The Fisherman’s Hut: inside the luxury Russian dacha linked to Vladimir Putin

The Fisherman’s Hut: inside the luxury Russian dacha linked to Vladimir Putin.

The Fisherman, ’s Hut, the luxury

There are the bidets that cost $10,800 (£8,800) each and the $4,600 a piece shower heads. Then there is floor made up of $110,000 worth of Fior di Bosco marble and the indoor pool with a decorative waterfall flowing from the first floor. No expense has been spared. And that, according to leaked emails, is merely the “Garden House”.

Six years ago, the Russian television channel Dozhd reported that a building, humbly described by architects as the “Fisherman’s Hut”, deep in the forests of the northern Russian region of Karelia, was being widely spoken of by locals as “Putin’s dacha” or holiday home.

While UK government analysis suggests the Russian president has officially registered just a few assets to his name, including a small flat in St Petersburg, two Soviet-era cars from the 1950s, a trailer and a small garage, plus a presidential salary of about £110,000 a year, the channel reported that this was where Vladimir Putin chose to slip away for a break from the stresses of Kremlin life.

There were two houses, in fact. One with a roof covered in grass and a helipad. But otherwise the complex appeared relatively modest, with the futuristic wood and glass Fisherman’s Hut furnished inside with Ikea-style cream sofas and green bucket chairs. The grass roof of the accompanying building was said to be a nod to the need to keep out of sight of western spies in sky.

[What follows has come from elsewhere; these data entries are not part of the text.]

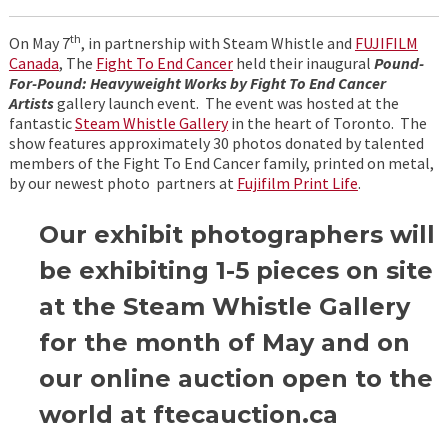
th
On May 7
, in partnership with Steam Whistle and
FUJIFILM
Canada
, The
Fight To End Cancer
held their inaugural
Pound-
For-Pound: Heavyweight Works by Fight To End Cancer
Artists
gallery launch event. The event was hosted at the
fantastic
Steam Whistle Gallery
in the heart of Toronto. The
show features approximately 30 photos donated by talented
members of the Fight To End Cancer family, printed on metal,
by our newest photo partners at
Fujifilm Print Life
.
Our exhibit photographers will
be exhibiting 1-5 pieces on site
at the Steam Whistle Gallery
for the month of May and on
our online auction open to the
world at ftecauction.ca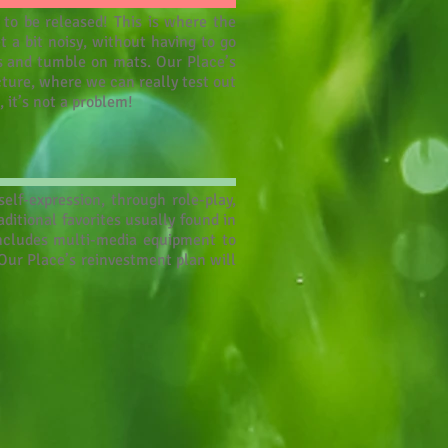
 to be released! This is where the
 a bit noisy, without having to go
ms and tumble on mats. Our Place’s
cture, where we can really test out
, it’s not a problem!
elf-expression, through role-play,
itional favorites usually found in
includes multi-media equipment to
 Our Place’s reinvestment plan will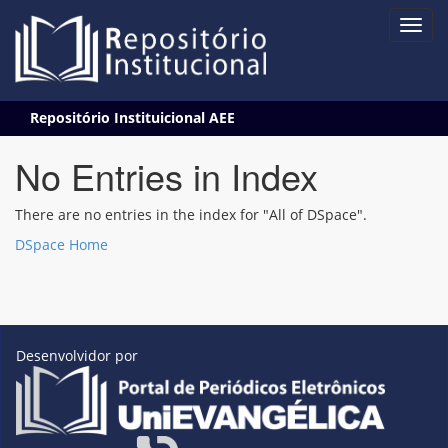
Skip
Repositório Instituicional AEE
navigation
No Entries in Index
There are no entries in the index for "All of DSpace".
DSpace Home
Desenvolvidor por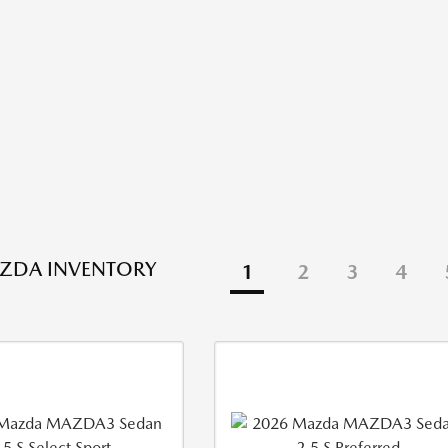
ZDA INVENTORY
1
2
3
4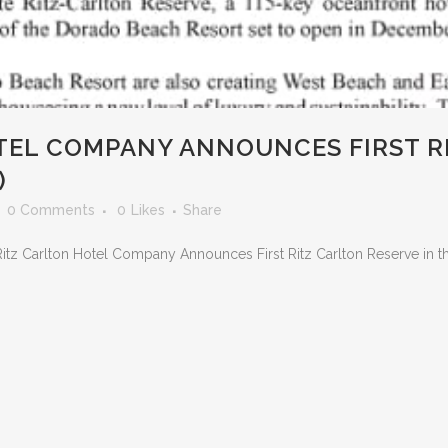
EL COMPANY ANNOUNCES FIRST RI
)
0 Comments
0
Likes
Share
Ritz Carlton Hotel Company Announces First Ritz Carlton Reserve in th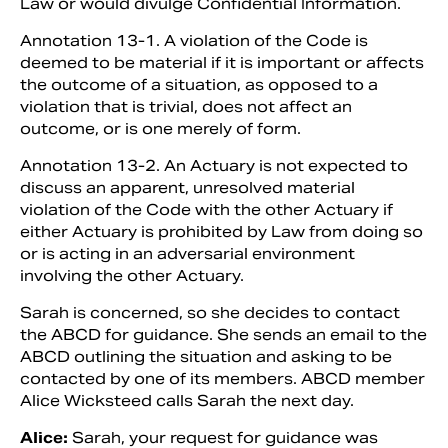
Law or would divulge Confidential Information.
Annotation 13-1. A violation of the Code is
deemed to be material if it is important or affects
the outcome of a situation, as opposed to a
violation that is trivial, does not affect an
outcome, or is one merely of form.
Annotation 13-2. An Actuary is not expected to
discuss an apparent, unresolved material
violation of the Code with the other Actuary if
either Actuary is prohibited by Law from doing so
or is acting in an adversarial environment
involving the other Actuary.
Sarah is concerned, so she decides to contact
the ABCD for guidance. She sends an email to the
ABCD outlining the situation and asking to be
contacted by one of its members. ABCD member
Alice Wicksteed calls Sarah the next day.
Alice:
Sarah, your request for guidance was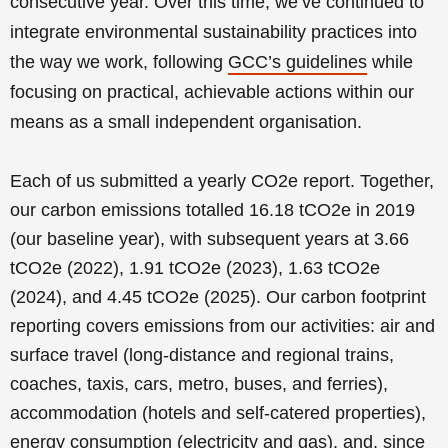
consecutive year.
Over this time, we’ve continued to
integrate environmental sustainability practices into
the way we work, following
GCC’s guidelines
while
focusing on practical, achievable actions within our
means as a small independent organisation.
Each of us submitted a yearly CO2e report. Together,
our carbon emissions totalled 16.18 tCO2e in 2019
(our baseline year), with subsequent years at 3.66
tCO2e (2022), 1.91 tCO2e (2023), 1.63 tCO2e
(2024), and 4.45 tCO2e (2025). Our carbon footprint
reporting covers emissions from our activities: air and
surface travel (long-distance and regional trains,
coaches, taxis, cars, metro, buses, and ferries),
accommodation (hotels and self-catered properties),
energy consumption (electricity and gas), and, since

Today, however, courtesy of a leak of thousands of emails sent by two construction companies, obtained by the the Organized Crime and Corruption Reporting Project (OCCRP) and the Russian-language news site Meduza, a rather more spectacular picture has emerged of the complex of luxury real estate being developed around the Fisherman’s Hut.

Floor plans, blueprints and interior design schemes reveal that construction of a neighbouring six-bedroom Garden House began in 2021 and that it is laced throughout with semi-precious stones such as lapis lazuli, a deep blue gemstone that is said to provide healing properties, and labradorite, a luminous crystal that some swear by for relieving anxiety and stress.

A high-end Russian interior design agency, FullHouseDesign, has been leading on the project, according to documents contained within the leaked emails. The company’s owner told the OCCRP that she had no memory of any involvement, but took issue with the idea that marble floors were extravagant.

“If you look at our website there are many projects where we use marble floor as would any other respectable architectural agency,” she said. The woman declined to comment on the construction costs.

There is a second new building on the surrounding lands described in the Russian land registry in 2018 as a “barn”. It is, in fact, according to the leaks, a modern two-storey building featuring what appears to be a vast space for entertaining, with an open plan dining area measuring more than 200 sq metres.

A glass partition separates the grand dining hall from a professional kitchen kitted out with grills, a tandoor oven, a Japanese-style teppan grill and a smokehouse.

There is a private brewery fitted out with €345,000 (£296,000) worth of Austrian brewing equipment that can produce 47 litres of beer a day and a tea room overlooking Lake Ladoga on the second floor.

Construction also began last year on a separate two-storey building containing further kitchen facilities and storage space for fish, meat and vegetables. It has four modest bedrooms with folding beds which might be used to accommodate staff. There is also a nearby cattle farm, land records show, where steers are raised to produce Kobe beef, a local source said.

The “barn” has the benefit of two small swimming pools, but for those who are a little more adventurous in their bathing habits a path leads down to a natural waterfall into Lake Ladoga where there is a cosy gazebo under which to shelter from the sun.